■ **RECORDS PROVIDED**:
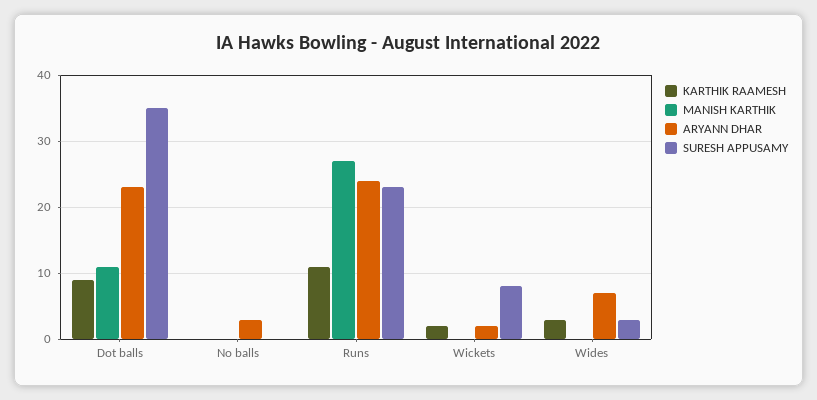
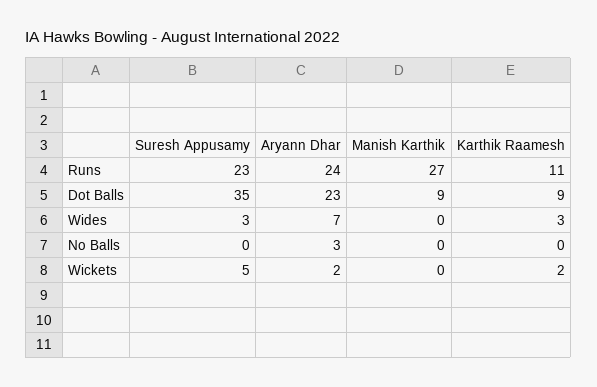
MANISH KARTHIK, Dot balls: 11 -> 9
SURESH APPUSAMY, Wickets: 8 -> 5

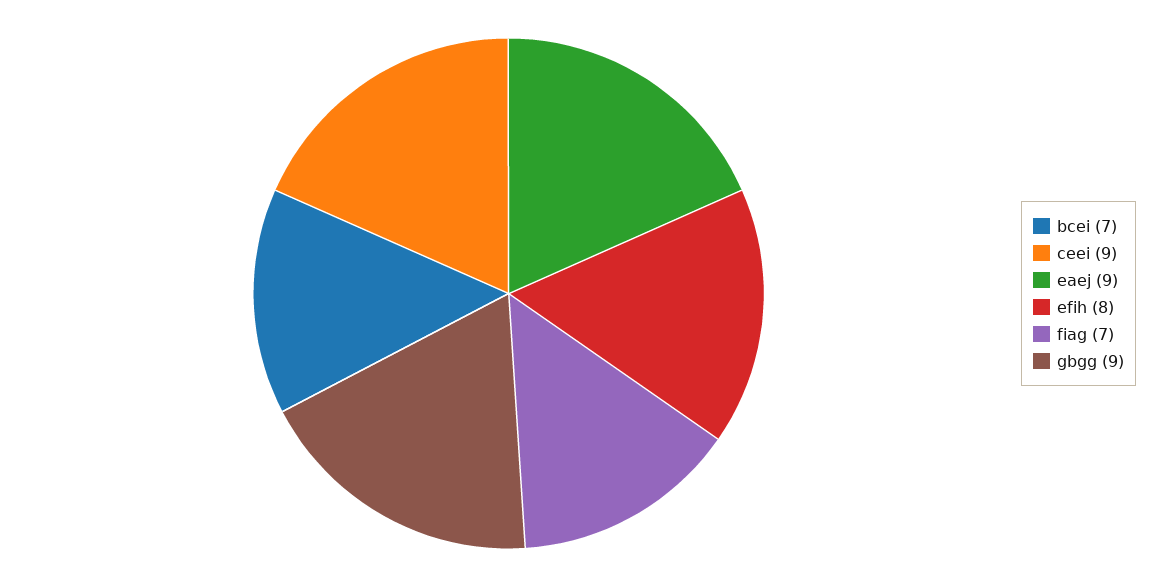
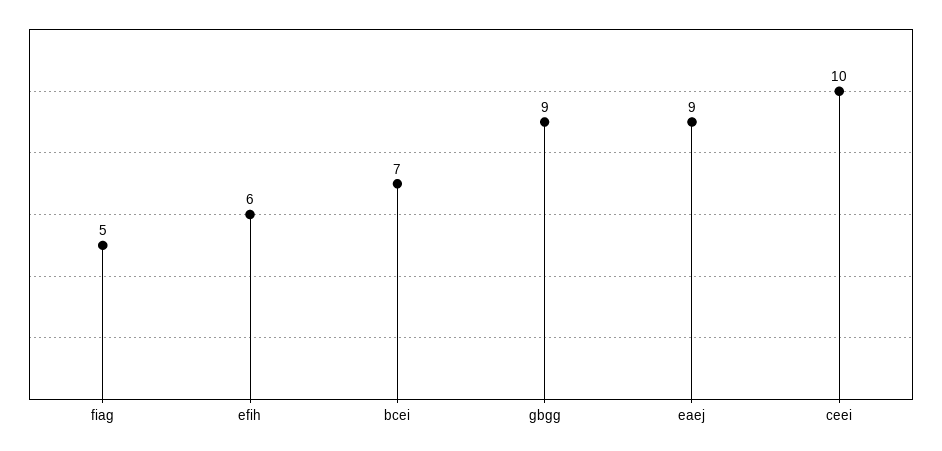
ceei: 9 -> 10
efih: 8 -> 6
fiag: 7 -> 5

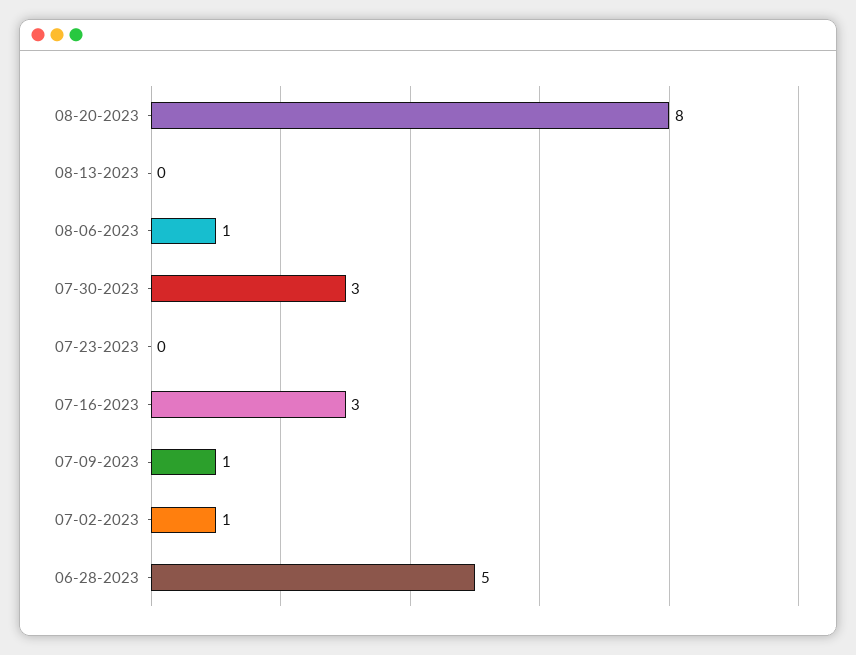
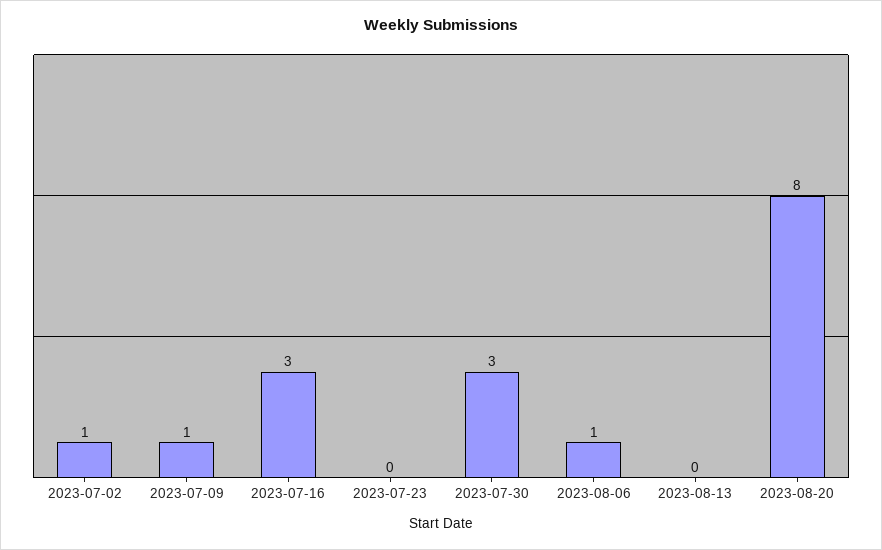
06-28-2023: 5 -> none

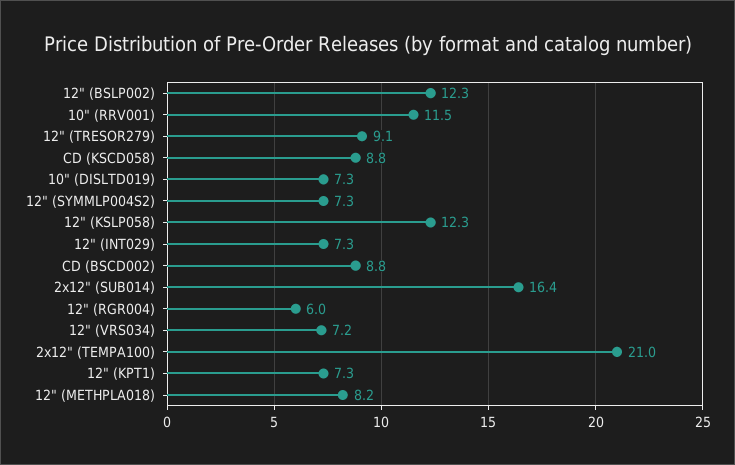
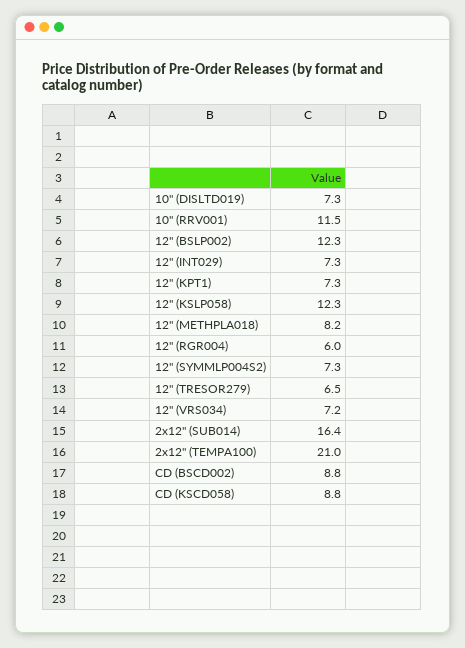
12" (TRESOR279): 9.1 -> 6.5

...

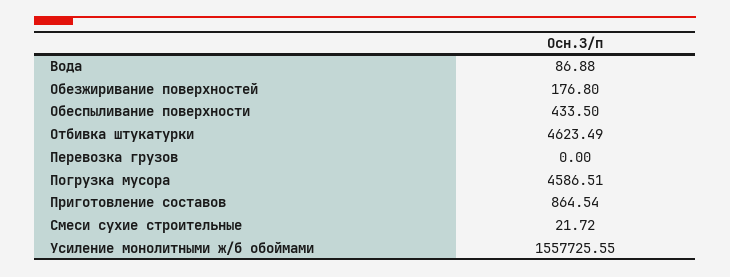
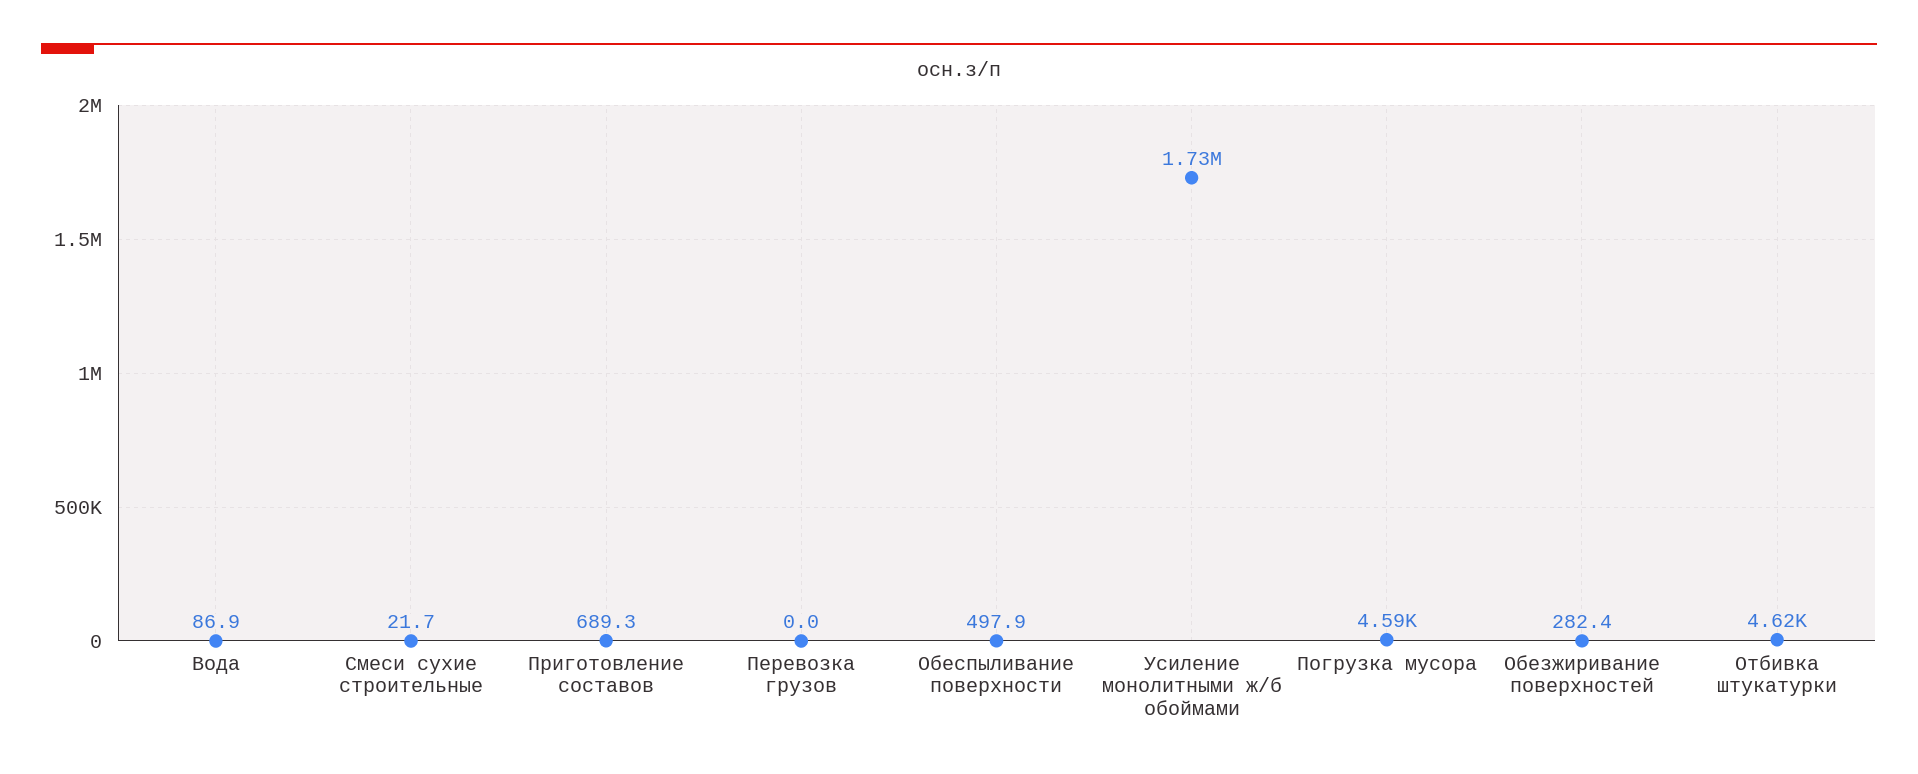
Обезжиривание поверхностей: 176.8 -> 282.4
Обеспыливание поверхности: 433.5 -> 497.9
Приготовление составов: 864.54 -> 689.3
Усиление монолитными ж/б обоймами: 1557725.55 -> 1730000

* * *

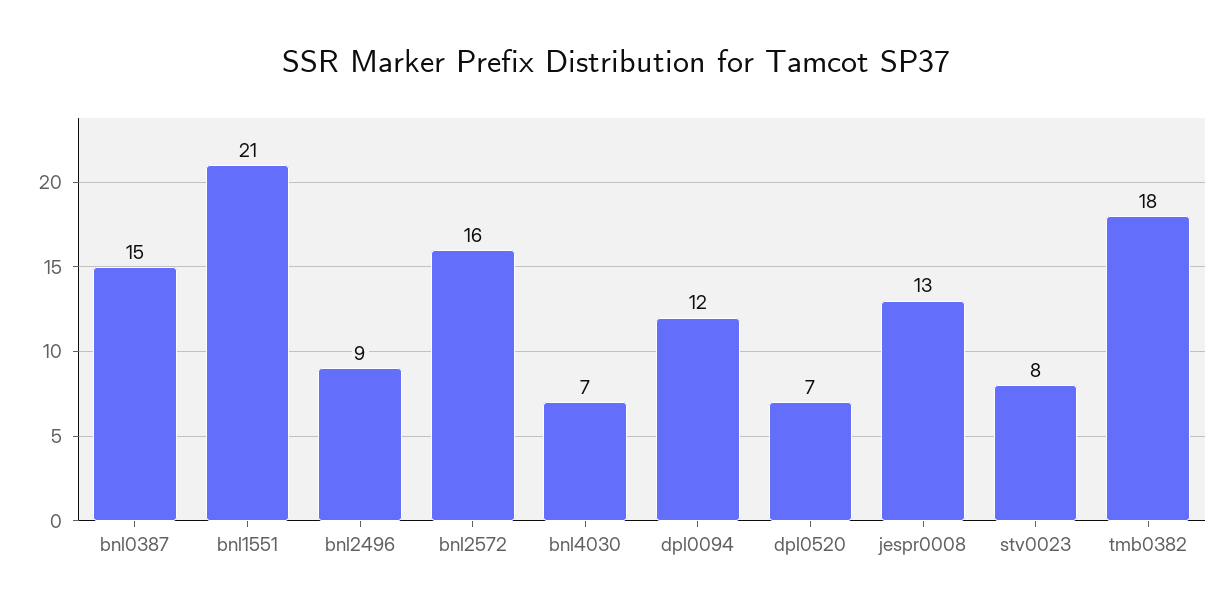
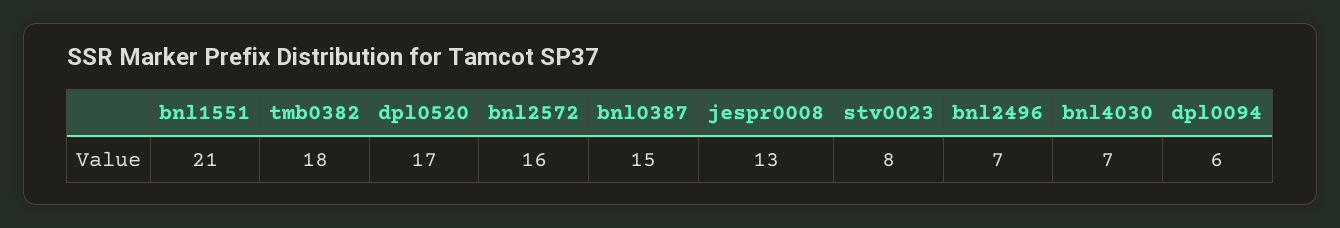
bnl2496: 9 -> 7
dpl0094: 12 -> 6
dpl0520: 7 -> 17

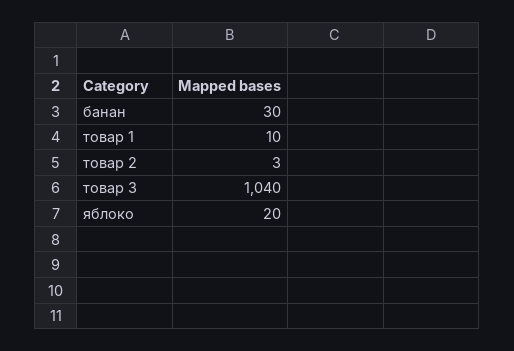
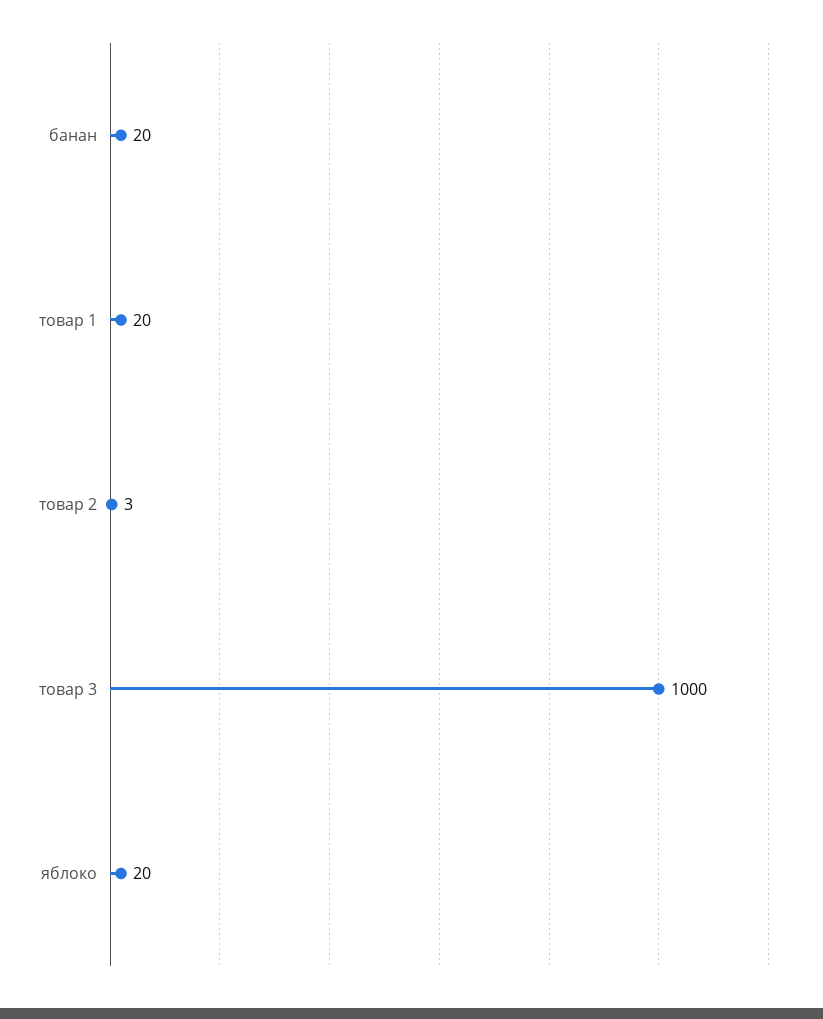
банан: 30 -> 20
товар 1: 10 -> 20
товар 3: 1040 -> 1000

■ **WHAT TO DO**: Take only the lines above from the one that has "MANISH KARTHIK, Dot balls: 11 -> 9" through the one that has "(TRESOR279): 9.1 -> 6.5" and reproduce them exactly, omitting any pictures.

■ **SOLUTION TO THIS EXERCISE**:
MANISH KARTHIK, Dot balls: 11 -> 9
SURESH APPUSAMY, Wickets: 8 -> 5

ceei: 9 -> 10
efih: 8 -> 6
fiag: 7 -> 5

06-28-2023: 5 -> none

12" (TRESOR279): 9.1 -> 6.5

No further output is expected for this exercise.